Brief A
Reproduce part of the organizational learning text verbatim, starting at the words containing "The type and" and ending after "a simpler analysis.".
Brief B
Write the next part of the organizational learning text, picking up right after its final sentence.

Making the Change - Organisations

Organisational learning can follow the same approach, but the way the three steps are taken will be different. They will typically involve:

  • Pre-meeting or pre-workshop preparation
  • The meeting or workshop
  • Post-workshop action

So what are the tips for organisational learning.

  • Participants should use a systems thinking approach to prepare in advance and this need not be a lengthy or complex exercise - as with individual learning, people can make a start with a pen and paper to look at system context, boundaries, and interactions. Again, they should remain objective by not blaming or praising themselves or others. If information is to be gathered in advance more formally via forms or templates - keep it simple and ask open questions: What went well and why? What could have gone better and why? Any other thoughts?
  • When events happen take the opportunity to capture the lessons by scheduling meetings and/or workshops - the structure of the meeting or workshop is critical. Bearing in mind that people will have a combination of different learning styles, create an agenda and environment that contains several styles to help engage everyone. On timing, don't leave it too long - think in terms of days or one to two weeks.
  • Identify what, if anything, you can collectively and individually do to change the system - then do it, as a group, as soon as is reasonably possible. And repeat it - then repeat its again. The new interactions will become embedded, and sharing will increase the likelihood of retaining the learning in the corporate memory.

The type and structure of any meetings and workshops are critical. Here are some guidelines:

  • Try and keep the workshop to no more than 15 people, it could be as few as 4 or 5. If you think that more are needed, it may be that the scope of the lessons learned sessions needs to be divided up to break down the learning into more manageable chunks.
  • Start the meeting with a discussion about what attributes make up the system you are exploring. This may mean starting with a draft for a complex situation, or the system can be mapped out during the meeting for a simpler analysis.
  • Use a mix of styles to capture the lessons learned - notes, pictures, and verbatim quotes.
  • Review and discuss any quantitative data if available (e.g. service desk metrics, failure modes, etc.).
  • Flex the agenda to match the importance of the discussion - explore what matters in depth and courteously stop any discussions that are going down rabbit holes.

Extracted material
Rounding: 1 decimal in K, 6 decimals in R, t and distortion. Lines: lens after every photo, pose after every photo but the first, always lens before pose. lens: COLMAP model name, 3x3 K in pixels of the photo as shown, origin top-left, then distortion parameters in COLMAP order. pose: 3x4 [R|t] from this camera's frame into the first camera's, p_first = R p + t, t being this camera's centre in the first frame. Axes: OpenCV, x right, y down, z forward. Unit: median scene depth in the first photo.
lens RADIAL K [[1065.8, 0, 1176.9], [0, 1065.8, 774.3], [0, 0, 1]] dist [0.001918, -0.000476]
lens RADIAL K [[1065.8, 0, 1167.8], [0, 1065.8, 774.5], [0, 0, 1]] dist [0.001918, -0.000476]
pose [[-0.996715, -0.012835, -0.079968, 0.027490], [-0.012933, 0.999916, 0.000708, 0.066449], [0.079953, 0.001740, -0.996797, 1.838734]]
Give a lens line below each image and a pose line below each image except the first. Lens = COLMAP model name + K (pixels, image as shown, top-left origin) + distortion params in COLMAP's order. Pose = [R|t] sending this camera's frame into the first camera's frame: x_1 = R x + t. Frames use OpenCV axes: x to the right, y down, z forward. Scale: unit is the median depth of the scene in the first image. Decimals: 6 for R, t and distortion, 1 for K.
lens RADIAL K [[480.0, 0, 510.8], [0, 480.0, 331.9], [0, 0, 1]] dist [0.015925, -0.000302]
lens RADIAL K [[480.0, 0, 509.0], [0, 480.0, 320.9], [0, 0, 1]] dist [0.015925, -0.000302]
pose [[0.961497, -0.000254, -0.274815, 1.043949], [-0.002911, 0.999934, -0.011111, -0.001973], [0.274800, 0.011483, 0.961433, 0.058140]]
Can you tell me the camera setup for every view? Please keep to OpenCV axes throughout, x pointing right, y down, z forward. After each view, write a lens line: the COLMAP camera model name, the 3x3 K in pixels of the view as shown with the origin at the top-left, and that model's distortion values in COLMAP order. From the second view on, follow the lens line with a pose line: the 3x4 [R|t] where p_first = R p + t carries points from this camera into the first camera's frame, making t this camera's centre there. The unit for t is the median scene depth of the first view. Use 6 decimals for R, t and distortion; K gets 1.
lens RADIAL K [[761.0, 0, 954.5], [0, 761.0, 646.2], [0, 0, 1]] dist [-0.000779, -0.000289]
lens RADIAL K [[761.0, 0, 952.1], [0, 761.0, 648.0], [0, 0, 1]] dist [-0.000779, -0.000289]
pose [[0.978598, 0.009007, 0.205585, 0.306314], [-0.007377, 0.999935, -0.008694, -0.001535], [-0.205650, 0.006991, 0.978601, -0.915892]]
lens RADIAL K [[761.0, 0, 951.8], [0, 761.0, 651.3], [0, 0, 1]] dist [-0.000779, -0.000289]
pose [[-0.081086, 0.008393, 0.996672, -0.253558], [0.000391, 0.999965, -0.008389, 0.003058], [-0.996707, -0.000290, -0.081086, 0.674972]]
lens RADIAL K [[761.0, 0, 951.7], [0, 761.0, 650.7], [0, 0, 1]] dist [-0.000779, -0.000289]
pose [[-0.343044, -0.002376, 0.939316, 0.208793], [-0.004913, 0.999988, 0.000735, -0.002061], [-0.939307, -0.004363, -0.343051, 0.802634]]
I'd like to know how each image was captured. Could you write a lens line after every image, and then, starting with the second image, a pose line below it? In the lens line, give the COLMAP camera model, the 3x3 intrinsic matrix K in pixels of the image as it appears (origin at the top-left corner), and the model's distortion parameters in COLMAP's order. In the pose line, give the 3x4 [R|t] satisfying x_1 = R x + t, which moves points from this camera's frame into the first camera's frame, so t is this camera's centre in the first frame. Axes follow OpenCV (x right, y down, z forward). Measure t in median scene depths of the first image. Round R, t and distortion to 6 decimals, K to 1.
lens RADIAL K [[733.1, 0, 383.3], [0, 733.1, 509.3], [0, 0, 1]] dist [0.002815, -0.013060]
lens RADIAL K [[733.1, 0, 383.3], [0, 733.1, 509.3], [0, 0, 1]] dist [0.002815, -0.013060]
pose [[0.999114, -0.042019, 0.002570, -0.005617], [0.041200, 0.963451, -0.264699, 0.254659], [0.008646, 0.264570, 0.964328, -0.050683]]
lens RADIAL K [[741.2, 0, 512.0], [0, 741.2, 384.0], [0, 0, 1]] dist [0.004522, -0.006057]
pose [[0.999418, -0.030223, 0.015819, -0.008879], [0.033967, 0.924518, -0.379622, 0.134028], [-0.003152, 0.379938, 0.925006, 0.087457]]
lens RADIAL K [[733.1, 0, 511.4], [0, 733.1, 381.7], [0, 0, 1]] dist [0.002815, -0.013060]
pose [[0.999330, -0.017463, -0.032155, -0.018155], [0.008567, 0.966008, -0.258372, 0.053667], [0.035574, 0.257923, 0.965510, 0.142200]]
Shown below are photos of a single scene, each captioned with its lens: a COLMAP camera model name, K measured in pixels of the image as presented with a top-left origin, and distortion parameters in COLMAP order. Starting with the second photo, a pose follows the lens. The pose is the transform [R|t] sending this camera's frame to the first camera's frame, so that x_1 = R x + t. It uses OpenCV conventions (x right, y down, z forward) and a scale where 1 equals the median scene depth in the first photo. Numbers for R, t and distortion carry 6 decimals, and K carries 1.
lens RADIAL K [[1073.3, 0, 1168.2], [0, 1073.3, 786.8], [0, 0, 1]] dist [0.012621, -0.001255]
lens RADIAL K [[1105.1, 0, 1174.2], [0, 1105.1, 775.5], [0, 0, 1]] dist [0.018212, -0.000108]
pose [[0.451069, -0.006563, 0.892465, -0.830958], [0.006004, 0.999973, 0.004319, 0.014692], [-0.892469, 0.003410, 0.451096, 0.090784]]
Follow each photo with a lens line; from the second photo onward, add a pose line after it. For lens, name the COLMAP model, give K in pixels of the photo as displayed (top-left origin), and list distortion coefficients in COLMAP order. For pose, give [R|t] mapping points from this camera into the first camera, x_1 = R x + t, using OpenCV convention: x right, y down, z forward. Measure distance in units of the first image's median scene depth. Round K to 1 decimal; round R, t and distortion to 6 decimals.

Written answer A
The type and structure of any meetings and workshops are critical. Here are some guidelines:

  • Try and keep the workshop to no more than 15 people, it could be as few as 4 or 5. If you think that more are needed, it may be that the scope of the lessons learned sessions needs to be divided up to break down the learning into more manageable chunks.
  • Start the meeting with a discussion about what attributes make up the system you are exploring. This may mean starting with a draft for a complex situation, or the system can be mapped out during the meeting for a simpler analysis.

Written answer B
  • Create a realistic action plan of incremental change that can be piloted on a daily basis.
  • If the challenge is larger and needs more investment - spend the time to build an outline plan, including costs and benefits. Then, based on your understanding of internal stakeholders (e.g. their interest and influence), agree how the plan should be taken forward within your organisation.

When it comes to following up on the agreed action, the aims should be to set up a series of weekly 15-minute stand-up progress meetings (or similar) for a critical mass of workshop attendees for the following 4 weeks. Making this commitment can be hard but it is a measure of the commitment to organisational learning.

If there is something else more important, you may have to accept the learning may well be forgotten ...

Innovation Habits

Changing habits is hard - it means doing things differently and sticking with the new ways.

Stickiness is a challenge for not just individuals, but for organisations and industries – change initiatives often peter out over time and old unwanted habits return.

To help overcome this, we have identified 9 habits that anyone or any organisation can develop to increase innovation. But because changing habits is hard, it's best to start with only one, maybe two, and take some very small steps that just get you started. 

  • Create time to think at work
  • Challenge generalisations
  • Learn from failure and success
  • Exchange knowledge on multiple interests
  • Be curious about problems and their opportunities
  • Create something
  • Take something apart
  • Celebrate successes
  • Be a role model for positive habits

The first step might be challenging generalisations.


[1] How Innovation Works, Matt Ridley, 2020.